Nevertheless, full-scale war presented an ideological dilemma for the European far right, and the German far right in particular. Again, Martin Sellner underscored this dilemma (this time in the German-language far-right magazine Secession): ‘Ukraine vs. Russia–whom does the ethno-pluralist support?’ In the face of full-scale war, different ideological elements of German far-right thought clashed with each other.  Germany’s idiosyncratic combination of anti-elitist populism, ethno-pluralism, an ostentatious form of pro-Israel philosemitism, and the doctrine of non-violence, made it nearly impossible for the far right to offer coherent support for Russia, or to condemn Ukraine.

 

Different Reactions to the War

German-language far-right discourses were marked by ambivalence and indecisiveness in late February and March 2022. Several actors, including Germany’s largest far-right party Alternative for Germany (AfD), initially avoided taking a determined stance, fashioning themselves as geopolitically competent and politically neutral analysts.

Martin Sellner, for instance, emphasized in a video message on 25 February 2022, that due to his lack of personal connections to either Ukraine or Russia, he was a neutral ‘sympathizer of Putin and Russia … a sympathizer of Ukraine … and a sympathizer of America’. In a blog post on the Secession website published a few days later, Germany’s chief far-right intellectual Götz Kubitschek similarly argued that the German far right should remain neutral. He called upon his associates not to take a pro-Ukrainian position simply for the ‘hope’ of ‘shifting to the moral majority after years of pariah existence’.

In an equally ambivalent manner, in parliament AfD MP Matthias Moosdorf condemned the invasion as a ‘terrible tragedy’, and even invoked the concept of the ‘break of civilization’, a term which in German debates is normally reserved for the Holocaust. At the same time, he criticized Ukrainian language policies in the eastern part of the country, which he claimed breached the local population’s human rights.

However, in stark contrast to Moosdorf and others, dozens of violence-prone far-rightists on social media declared their willingness to fight on the Ukrainian side, and to provide material support for Ukrainian nationalist fighters.

 

Important Imaginaries

Arguably, the key to explaining different positions on the war in the Germanophone far right is to examine how these actors think about Russia and Ukraine, respectively.
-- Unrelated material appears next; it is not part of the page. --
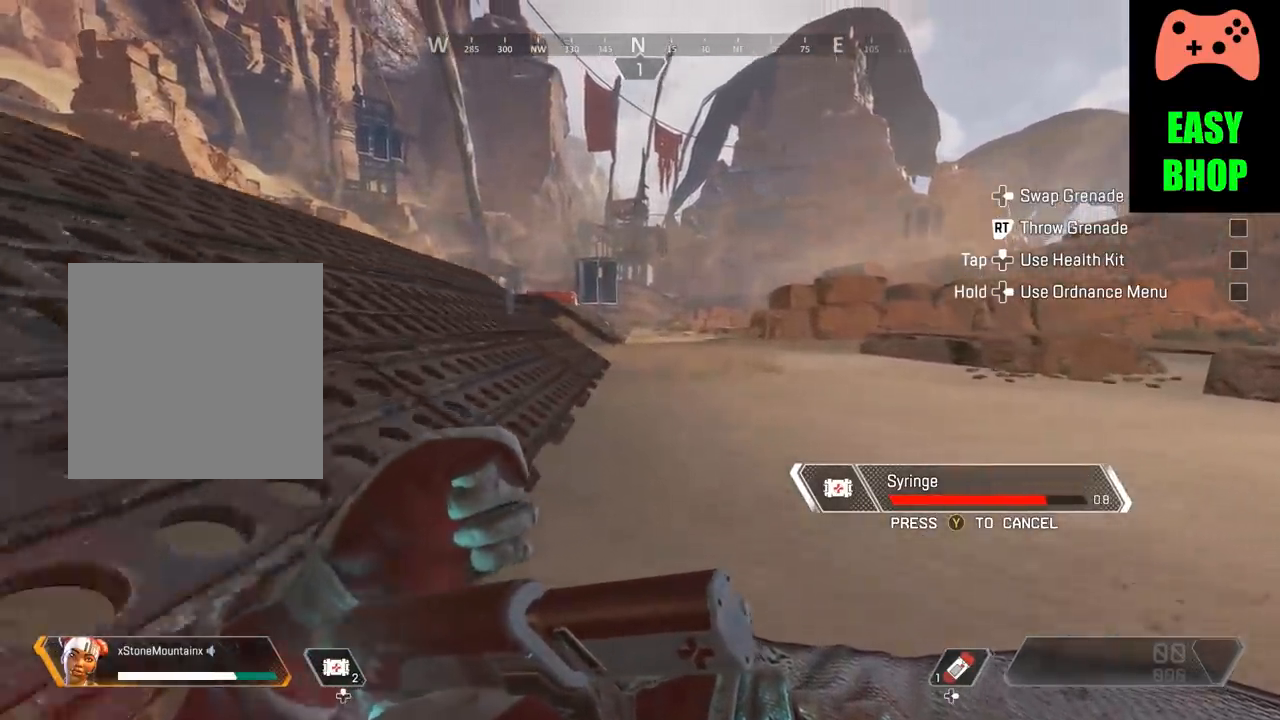
{"buttons": ["B"], "left_stick": "up", "right_stick": "center", "events": [[317, "A", "up"]]}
There are at least two partially opposed imaginaries about the two countries, and they mutually shape different geopolitical positions on the war.

In a recently published book chapter I carried out a qualitative analysis of primary material such as websites by German far-right parties like AfD, Heimat/NPD, and III. Weg (Third Way),to shed light on far-right imaginaries about Russia and Ukraine across the German-speaking far right, I also looked at social media by movements such as PEGIDA and the Identitarians. Not least, I read publications by knowledge producers such as the Institute for State Policy and Compact magazine.

 

Imaginary no. 1: Russia as a Victim of US Imperialism

The dominant political imaginary about Russia and Ukraine in the German far right constructs a largely positive image of Russia, and a negative image of Ukraine. It frames Russia as a victim of western and specifically US military imperialism. In turn, it vilifies Ukraine as a puppet of western regimes. Russia and Ukraine are framed as ‘brother nations’ that are engaged in a ‘fratricidal war’, after the smaller brother, Ukraine, erroneously left the ‘right’ path due to western seduction and corruption. This pro-Putin imaginary is put forward by most German far-right actors, excluding the small neo-Nazi party III. Weg.

The ideological contradiction between ethno-pluralist support for national self-determination and the rejection of Ukrainian sovereignty was discussed most directly by Martin Sellner in Secession on 14 November 2022. He argued:

Using the example of the war in Ukraine, we see the blind spot of a geopolitically naive ethno-pluralism. There is no enforceable ‘people’s right to self-determination’ […] Ultimately, self-determination and sovereignty must be guaranteed militarily. If you are not able to do this yourself, you need a third-party ‘guarantor’. A small people therefore usually needs a protective force. The ideal world of a naive ethno-pluralism would be a ‘zoo of nations’ in which all ethnic groups hermetically separated from each other in their own enclosure and ‘sovereignly’ co-exist. […] In fact, this ‘zoo of nations’ would also need a zookeeper to maintain order and keep the actors within their boundaries. Paradoxically, this vision of a ‘world of sovereign nation states’ presupposes a world sovereign as an ‘ethno-pluralistic arbiter’!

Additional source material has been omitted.